EXTRACT TO READ –
+ + + + + + +

While it’s still early to see a significant box office impact from New York City’s re-opening, the industry is already experiencing tangible benefits from the market’s return to business. Focus Features opened specialty title Boogie in 1,252 locations on March 5, finishing the weekend as the fourth-highest grossing film in the market with a $1.2 million haul. 14 of the title’s 20 highest-grossing locations came from New York, 7 of them in Manhattan––including the AMC Empire in Times Square, the film’s top grossing theater. New York accounted for nearly a fifth of Boogie’s opening weekend take.
“The impact of New York coming back online is not going to be immediate, but it will be a significant piece to how distributors look at how and when they’re going to release their specialty titles,” says Landmark’s Serwitz, whose circuit focuses primarily on programming specialty titles. “It’s been hugely problematic for those distributors through this period. There was a point last fall before COVID numbers really started resurging that there were close to 70 percent of theaters around the country open, but not New York and L.A.. That poses a particular problem for all distributors and studios, but particularly for the specialty distributors who rely so much on New York and L.A. to launch a movie.”
Focus Features president of distribution Lisa Bunnell agrees, describing New York as part of the overall foundation the specialty market needs to rebuild in the coming months. “Things are still fluctuating. When you’re releasing a specialty film, not only do you need New York, but you also need L.A., you also need Washington D.C.,” she says. “You don’t have Washington, you don’t have Los Angeles––there are still a lot of missing pieces and markets.”
“I think the specialty market will take a while to figure out where we’re going to go and how we’re going to get our distribution schedules back to where we were before or maybe change them,” adds Bunnell. “We’ve learned a lot during this time period; maybe we do go a little broader with some of these films than we used to in the past. The knowledge that we’ve gained from the pandemic, despite being a tough way to learn, showed that there is interest in specialty film across the country and we need to take that into account when we are releasing films. Having your anchors, New York and L.A., open for business is going to be tremendous for us across the board.”
Bunnell expresses hope that the domestic cinema recovery can begin in earnest as the Spring turns to Summer, after a year of frustrated efforts and false dawns. “A lot of that [optimism] has to do with the vaccine. People see that there’s light at the end of the tunnel,” she says. “As we’re starting to understand the pandemic more, we all know it’s not going to be like flipping a switch and everything’s going to be okay. Each step we take into a positive direction is something that brings everybody a little bit out of their pandemic depression.”
“Movie theaters are something that can safely bring people back into the world again,” says Bunnell. “I think it’s important to recognize that theaters are doing a good job of keeping people safe. We’ve seen that so far throughout the country, even before Manhattan re-opened. I know that AMC and everybody in New York who is open right now is being very careful. That’s what we all have to understand: there are going to be protocols for a while, but we can still have fun and see movies together again.”

+ + + + + + +

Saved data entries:
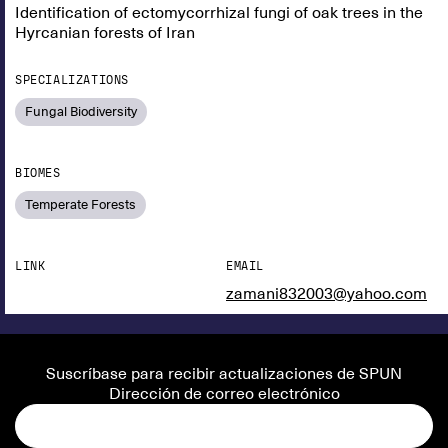
Identification of ectomycorrhizal fungi of oak trees in the
Hyrcanian forests of Iran
SPECIALIZATIONS
Fungal Biodiversity
BIOMES
Temperate Forests
LINK
EMAIL
zamani832003@yahoo.com
Suscríbase para recibir actualizaciones de SPUN
Dirección de correo electrónico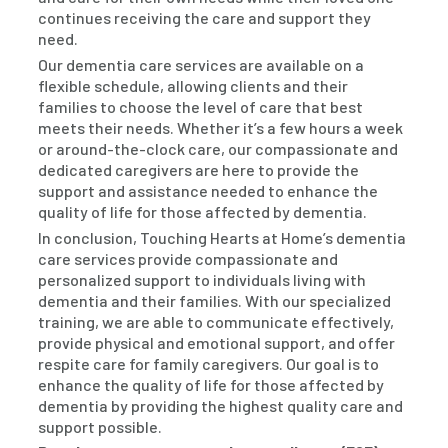
continues receiving the care and support they
need.
Our dementia care services are available on a
flexible schedule, allowing clients and their
families to choose the level of care that best
meets their needs. Whether it’s a few hours a week
or around-the-clock care, our compassionate and
dedicated caregivers are here to provide the
support and assistance needed to enhance the
quality of life for those affected by dementia.
In conclusion, Touching Hearts at Home’s dementia
care services provide compassionate and
personalized support to individuals living with
dementia and their families. With our specialized
training, we are able to communicate effectively,
provide physical and emotional support, and offer
respite care for family caregivers. Our goal is to
enhance the quality of life for those affected by
dementia by providing the highest quality care and
support possible.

+ + + + + + +

AIM OF THE TASK –
In the article about New York City's theater reopening, rewrite the paragraph that starts "While it's still early" as a short list that keeps its main facts. The lines have nothing to do with this.

RESPONSE TO THIS TASK –
- It's too early for New York City's reopening to have a big box office effect, but the industry already sees real benefits.
- Focus Features opened the specialty title Boogie in 1,252 locations on March 5. It finished the weekend as the fourth-highest grossing film in the market, taking $1.2 million.
- 14 of its 20 highest-grossing locations were in New York, and 7 of those were in Manhattan. They included the AMC Empire in Times Square, its top theater.
- New York brought in nearly a fifth of its opening weekend take.